What the task requires: Write the records out again exactly, leaving no images in.

◇ ◇ ◇ ◇ ◇ ◇ ◇

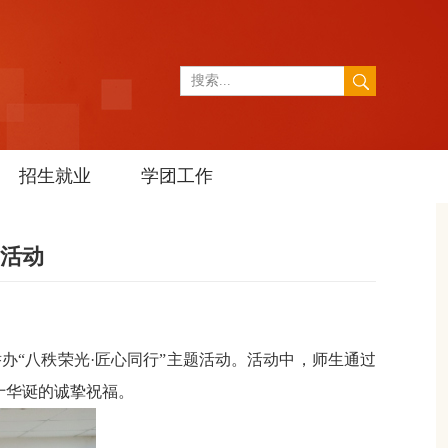
招生就业
学团工作
题活动
办“八秩荣光·匠心同行”主题活动。活动中，师生通过
十华诞的诚挚祝福。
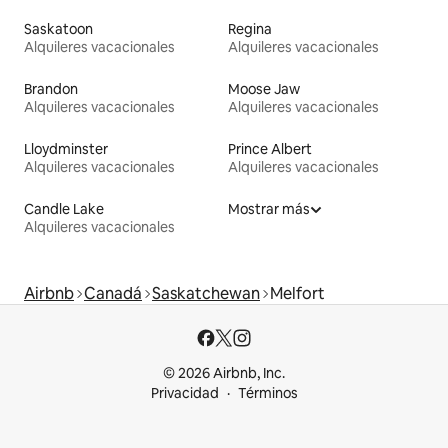
Saskatoon
Regina
Alquileres vacacionales
Alquileres vacacionales
Brandon
Moose Jaw
Alquileres vacacionales
Alquileres vacacionales
Lloydminster
Prince Albert
Alquileres vacacionales
Alquileres vacacionales
Candle Lake
Mostrar más
Alquileres vacacionales
Airbnb
Canadá
Saskatchewan
Melfort
© 2026 Airbnb, Inc.
Privacidad
Términos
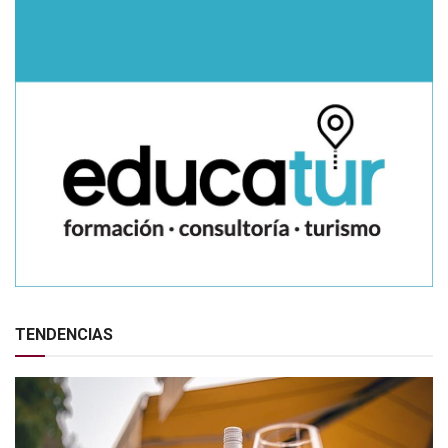
TENDENCIAS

◇ ◇ ◇ ◇ ◇ ◇ ◇

Answer:
招生就业
学团工作
题活动
办“八秩荣光·匠心同行”主题活动。活动中，师生通过
十华诞的诚挚祝福。
Saskatoon
Regina
Alquileres vacacionales
Alquileres vacacionales
Brandon
Moose Jaw
Alquileres vacacionales
Alquileres vacacionales
Lloydminster
Prince Albert
Alquileres vacacionales
Alquileres vacacionales
Candle Lake
Mostrar más
Alquileres vacacionales
Airbnb
Canadá
Saskatchewan
Melfort
© 2026 Airbnb, Inc.
Privacidad
Términos
TENDENCIAS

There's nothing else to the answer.